Chilling Video Shows Alligator Tip Over Boater After Charging Into Kayak


Later ’gator.

A kayaker drifting through the swampy waters of North Carolina had a terrifying run-in with a river-lurking alligator that charged into his boat and tipped him over.

The boater, firefighter and paramedic Pete Joyce, captured the chilling experience on camera, one he wore on his chest, reports CNN.

While Joyce is an experienced kayaker, he admits the footage doesn’t come close to conveying the gravity of the encounter he had on Waccamaw River on Sunday.

"The video doesn't really do justice to the impact because it hit hard enough that it was able to displace my balance and that's where I started to roll," he told the outlet.

Around the 0:50 mark, the clip shows the alligator rear its head from the surface and dart from the boat before going out of frame.

Joyce then proceeds to slowly turn over in his boat, with the camera going under and the footage revealing bubbles swirling from the splash in the dark green water.

Joyce says he couldn’t make the animal out until it got close, thinking at first it was a fish.

"When it was about three feet from the side of the boat is when I actually got a good look at the head," he said. "Not enough time to really react, anyway.”

After turning upright again, Joyce can be heard taking a few deep breaths.

Off screen, it was even scarier, with Joyce saying he couldn’t see the reptile but felt it brushing against the bottom of his watercraft as it swam by.

He also tried scaring it away, smacking his kayak a few times to try to scare it away.

Soon after, he grabbed his paddle and tried leaving the vicinity fast.

"That's what I thought about was that the thing was going to go for a second hit or something," he said.

One expert believes the alligator indeed could have been scared, especially during mating season when females tends to their nests.

"It could have been a female that was trying to intimidate him, maybe a little bit, because they are a little bit aggressive around their nests," Alicia Davis, an alligator biologist with the North Carolina Wildlife Resources Commission, said to CNN.

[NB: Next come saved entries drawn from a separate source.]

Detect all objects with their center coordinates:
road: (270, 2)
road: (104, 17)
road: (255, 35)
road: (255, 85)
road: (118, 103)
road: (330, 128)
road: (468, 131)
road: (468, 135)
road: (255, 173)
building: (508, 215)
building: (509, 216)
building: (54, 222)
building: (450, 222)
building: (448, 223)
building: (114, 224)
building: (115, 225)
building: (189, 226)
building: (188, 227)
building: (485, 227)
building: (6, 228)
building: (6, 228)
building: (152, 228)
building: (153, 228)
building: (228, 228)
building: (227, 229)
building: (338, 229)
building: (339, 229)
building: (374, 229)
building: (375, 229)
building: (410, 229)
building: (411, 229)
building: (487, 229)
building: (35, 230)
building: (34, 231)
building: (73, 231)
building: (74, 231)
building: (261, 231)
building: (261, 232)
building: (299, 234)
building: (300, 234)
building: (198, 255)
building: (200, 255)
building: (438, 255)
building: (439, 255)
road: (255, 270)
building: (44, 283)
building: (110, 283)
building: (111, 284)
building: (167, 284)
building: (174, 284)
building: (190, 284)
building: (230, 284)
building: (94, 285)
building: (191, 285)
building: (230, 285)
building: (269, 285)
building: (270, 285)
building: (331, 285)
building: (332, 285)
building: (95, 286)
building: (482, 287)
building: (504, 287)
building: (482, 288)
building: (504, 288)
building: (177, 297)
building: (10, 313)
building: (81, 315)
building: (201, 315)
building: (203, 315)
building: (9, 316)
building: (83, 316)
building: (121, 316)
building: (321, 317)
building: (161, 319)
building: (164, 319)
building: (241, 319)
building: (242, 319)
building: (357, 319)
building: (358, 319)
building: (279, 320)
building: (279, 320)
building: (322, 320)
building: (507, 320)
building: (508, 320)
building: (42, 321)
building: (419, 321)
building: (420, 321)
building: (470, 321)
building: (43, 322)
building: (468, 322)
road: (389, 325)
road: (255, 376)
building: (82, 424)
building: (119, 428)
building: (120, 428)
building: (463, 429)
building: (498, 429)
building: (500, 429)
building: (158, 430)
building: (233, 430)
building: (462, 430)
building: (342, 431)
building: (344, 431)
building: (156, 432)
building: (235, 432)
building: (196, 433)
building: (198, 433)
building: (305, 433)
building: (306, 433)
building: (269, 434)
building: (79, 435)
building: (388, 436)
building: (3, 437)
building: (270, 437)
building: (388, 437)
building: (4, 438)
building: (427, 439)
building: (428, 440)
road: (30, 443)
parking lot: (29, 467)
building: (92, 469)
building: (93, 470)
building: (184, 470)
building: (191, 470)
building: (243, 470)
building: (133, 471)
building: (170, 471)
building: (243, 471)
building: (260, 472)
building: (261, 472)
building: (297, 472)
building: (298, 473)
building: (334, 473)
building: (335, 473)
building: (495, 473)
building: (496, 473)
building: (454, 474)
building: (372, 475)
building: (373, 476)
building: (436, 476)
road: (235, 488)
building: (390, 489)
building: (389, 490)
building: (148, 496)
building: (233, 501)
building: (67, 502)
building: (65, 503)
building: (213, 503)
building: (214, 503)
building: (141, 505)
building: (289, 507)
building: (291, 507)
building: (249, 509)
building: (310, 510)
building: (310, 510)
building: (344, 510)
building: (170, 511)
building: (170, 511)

Davis added: "Mostly they try to intimidate you if you get too close."

Joyce admits he is a little blase about alligators, which he sees frequently at the golf grounds he frequents near his home.

But that’s not to say the experience didn’t leave an impression on him.

"I have a different appreciation of the animal," he said. "I mean once it comes after you one good time you look at it a little differently."